Put every line of text from the data into a Markdown table with the columns "No." and "Line", numbering the rows in order and leaving out blank lines.

○ ○ ○

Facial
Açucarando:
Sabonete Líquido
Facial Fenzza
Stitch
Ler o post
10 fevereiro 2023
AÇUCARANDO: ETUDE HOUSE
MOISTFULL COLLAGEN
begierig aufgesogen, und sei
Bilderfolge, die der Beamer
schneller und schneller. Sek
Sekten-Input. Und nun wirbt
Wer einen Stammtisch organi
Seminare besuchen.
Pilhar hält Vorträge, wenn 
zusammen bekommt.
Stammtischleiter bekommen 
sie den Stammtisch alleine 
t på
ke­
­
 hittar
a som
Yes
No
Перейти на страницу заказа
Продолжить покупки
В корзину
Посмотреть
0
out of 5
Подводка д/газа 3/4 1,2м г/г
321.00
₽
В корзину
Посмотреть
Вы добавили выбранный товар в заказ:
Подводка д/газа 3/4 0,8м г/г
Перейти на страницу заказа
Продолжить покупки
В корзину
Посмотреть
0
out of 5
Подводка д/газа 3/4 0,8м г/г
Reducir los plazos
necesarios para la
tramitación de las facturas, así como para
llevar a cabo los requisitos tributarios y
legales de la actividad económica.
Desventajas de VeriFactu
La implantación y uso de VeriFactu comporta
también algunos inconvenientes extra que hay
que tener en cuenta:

○ ○ ○

## Response below:
| No. | Line |
|---|---|
| 1 | Facial |
| 2 | Açucarando: |
| 3 | Sabonete Líquido |
| 4 | Facial Fenzza |
| 5 | Stitch |
| 6 | Ler o post |
| 7 | 10 fevereiro 2023 |
| 8 | AÇUCARANDO: ETUDE HOUSE |
| 9 | MOISTFULL COLLAGEN |
| 10 | begierig aufgesogen, und sei |
| 11 | Bilderfolge, die der Beamer |
| 12 | schneller und schneller. Sek |
| 13 | Sekten-Input. Und nun wirbt |
| 14 | Wer einen Stammtisch organi |
| 15 | Seminare besuchen. |
| 16 | Pilhar hält Vorträge, wenn  |
| 17 | zusammen bekommt. |
| 18 | Stammtischleiter bekommen  |
| 19 | sie den Stammtisch alleine  |
| 20 | t på |
| 21 | ke­ |
| 22 | ­ |
| 23 |  hittar |
| 24 | a som |
| 25 | Yes |
| 26 | No |
| 27 | Перейти на страницу заказа |
| 28 | Продолжить покупки |
| 29 | В корзину |
| 30 | Посмотреть |
| 31 | 0 |
| 32 | out of 5 |
| 33 | Подводка д/газа 3/4 1,2м г/г |
| 34 | 321.00 |
| 35 | ₽ |
| 36 | В корзину |
| 37 | Посмотреть |
| 38 | Вы добавили выбранный товар в заказ: |
| 39 | Подводка д/газа 3/4 0,8м г/г |
| 40 | Перейти на страницу заказа |
| 41 | Продолжить покупки |
| 42 | В корзину |
| 43 | Посмотреть |
| 44 | 0 |
| 45 | out of 5 |
| 46 | Подводка д/газа 3/4 0,8м г/г |
| 47 | Reducir los plazos |
| 48 | necesarios para la |
| 49 | tramitación de las facturas, así como para |
| 50 | llevar a cabo los requisitos tributarios y |
| 51 | legales de la actividad económica. |
| 52 | Desventajas de VeriFactu |
| 53 | La implantación y uso de VeriFactu comporta |
| 54 | también algunos inconvenientes extra que hay |
| 55 | que tener en cuenta: |